The Arnos eventually leased their farm from Datlva Vagts, whose family has owned the land since the early 1940s. Today, the Arno operation spreads far beyond the 200 acres near Hatch Pond to include a total of 500 acres. "Corn land" is rented from the Kent Land Trust along the Housatonic River, and "hay land" is found in Macedonia, on Skiff Mountain and in neighboring New York state.
Mr. Arno, assisted by his son, David, with occasional assistance from his other sons, John and James, has a herd of 165 cows, 60 of which are milkers.
The farm appears to be thriving, but Mr. Arno said that the current milk pricing structure dictated by Congress makes it more and more difficult. Congress allowed the Northeast Interstate Dairy Compact to sunset in 2001, under political pressure from Midwest farmers. The compact required milk processors to pay a higher price for Northeastern milk, where costs of production are higher than in the Midwest. The additional monies went into a fund that was paid to New England farmers to make them more viable. But the compact was bitterly opposed by Midwest farming interests and the processors, who often charged consumers far more than the increase needed to compensate the farmers.
Efforts to recreate the compact have been unsuccessful in the eight years since it lapsed, and in January the federal government dropped the wholesale price for milk from $20 per hundredweight to $11.30, meaning that Connecticut farmers must sell their milk for about $1 per gallon, while their average cost of production is $1.90.
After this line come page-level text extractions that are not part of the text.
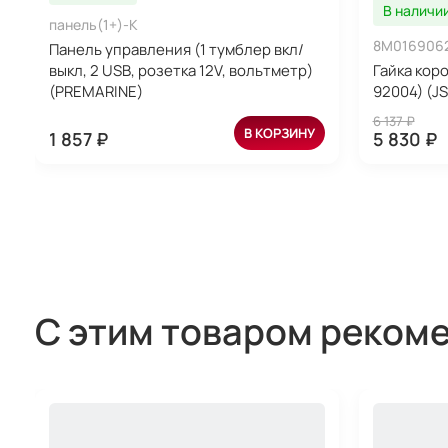
В наличи
панель(1+)-K
8M016906
Панель управления (1 тумблер вкл/
выкл, 2 USB, розетка 12V, вольтметр)
Гайка кор
(PREMARINE)
92004) (JS
6 137 ₽
В КОРЗИНУ
1 857 ₽
5 830 ₽
С этим товаром реком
This inbalance will result in the loss of another 10 to 20 farms in 2009, State Rep. Bryan Hurlburt (D-Tolland), the vice chairman of the state's Environment Committee, predicted earlier this year, calling for pricing reform. "Milk prices are so bad right now," said Mr. Arno, admitting that he has thought about going out of business a few times. "But I guess it is in my blood," he added, "and David wants to continue. But there is not much incentive to go into farming today."
Mr. Arno holds out hope that he will be able to continue farming even after his lease runs out. He said Mr. Vagts wants to see the property continue as farmland but is selling because his daughters are not interested in it.